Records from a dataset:
----------------------------------------
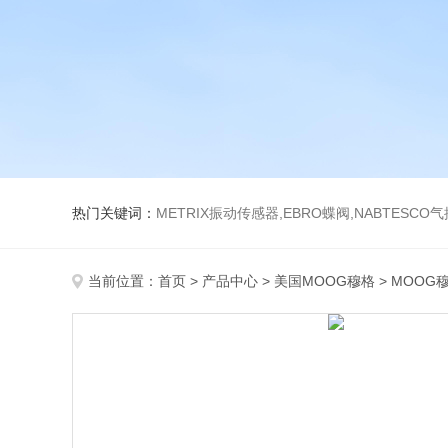
热门关键词：
METRIX振动传感器,EBRO蝶阀,NABTESCO
当前位置：
首页
>
产品中心
>
美国MOOG穆格
>
MOOG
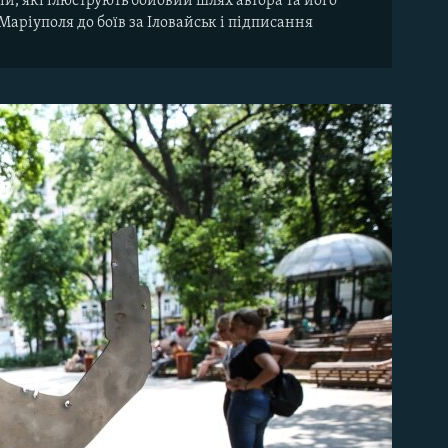
ій, які ілюструють бойовий шлях автора та його
Маріуполя до боїв за Іловайськ і підписання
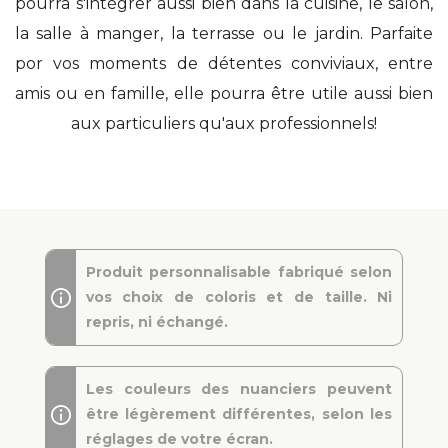
pourra s'intégrer aussi bien dans la cuisine, le salon,
la salle à manger, la terrasse ou le jardin. Parfaite
por vos moments de détentes conviviaux, entre
amis ou en famille, elle pourra être utile aussi bien
aux particuliers qu'aux professionnels!
Produit personnalisable fabriqué selon
vos choix de coloris et de taille. Ni
repris, ni échangé.
Les couleurs des nuanciers peuvent
être légèrement différentes, selon les
réglages de votre écran.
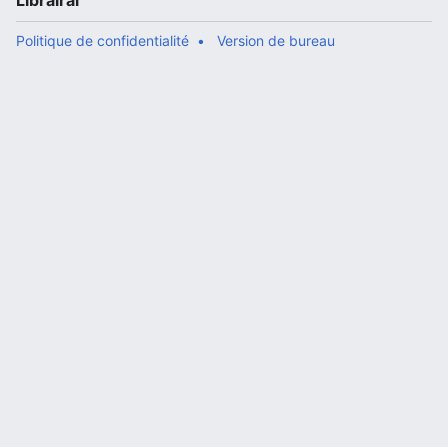
Librairal
Politique de confidentialité
Version de bureau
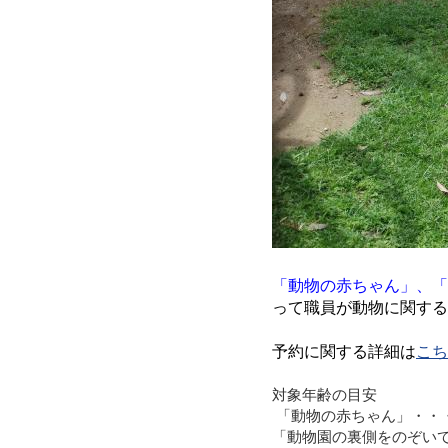
「動物の赤ちゃん」、「
って職員が動物に関する
予約に関する詳細は
こち
対象年齢の目安
「動物の赤ちゃん」・・
「動物園の裏側をのぞい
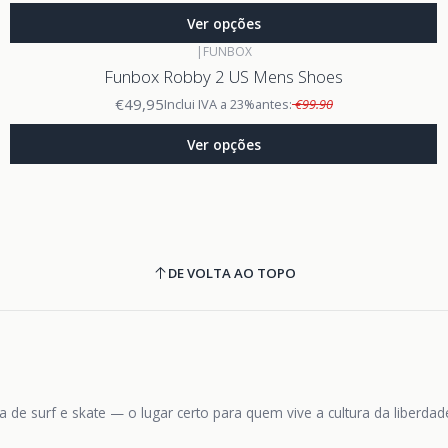
Ver opções
|
FUNBOX
Funbox Robby 2 US Mens Shoes
€49,95
Inclui IVA a 23%
antes:
€99.90
Ver opções
DE VOLTA AO TOPO
 de surf e skate — o lugar certo para quem vive a cultura da liberda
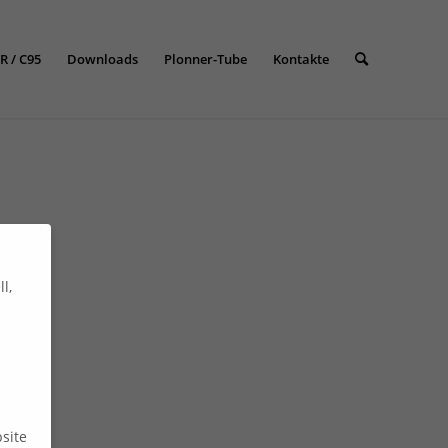
R / C95
Downloads
Plonner-Tube
Kontakte
l,
site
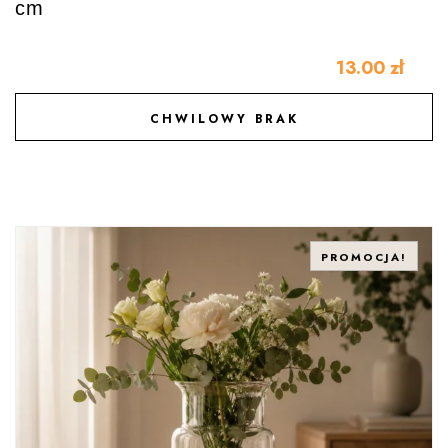
cm
13.00
zł
CHWILOWY BRAK
DODAJ DO ULUBIONYCH
PROMOCJA!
----------------------------------------
→ **Written task**:
Copy all eight records above word for word and line for line, leaving the pictures out of your answer.

→ **Exercise response**:
热门关键词：
METRIX振动传感器,EBRO蝶阀,NABTESCO
当前位置：
首页
>
产品中心
>
美国MOOG穆格
>
MOOG
ій, які ілюструють бойовий шлях автора та його
Маріуполя до боїв за Іловайськ і підписання
pourra s'intégrer aussi bien dans la cuisine, le salon,
la salle à manger, la terrasse ou le jardin. Parfaite
por vos moments de détentes conviviaux, entre
amis ou en famille, elle pourra être utile aussi bien
aux particuliers qu'aux professionnels!
Produit personnalisable fabriqué selon
vos choix de coloris et de taille. Ni
repris, ni échangé.
Les couleurs des nuanciers peuvent
être légèrement différentes, selon les
réglages de votre écran.
Librairal
Politique de confidentialité
Version de bureau
「動物の赤ちゃん」、「
って職員が動物に関する
予約に関する詳細は
こち
対象年齢の目安
「動物の赤ちゃん」・・
「動物園の裏側をのぞい
Ver opções
|
FUNBOX
Funbox Robby 2 US Mens Shoes
€49,95
Inclui IVA a 23%
antes:
€99.90
Ver opções
DE VOLTA AO TOPO
 de surf e skate — o lugar certo para quem vive a cultura da liberda
R / C95
Downloads
Plonner-Tube
Kontakte
l,
site
cm
13.00
zł
CHWILOWY BRAK
DODAJ DO ULUBIONYCH
PROMOCJA!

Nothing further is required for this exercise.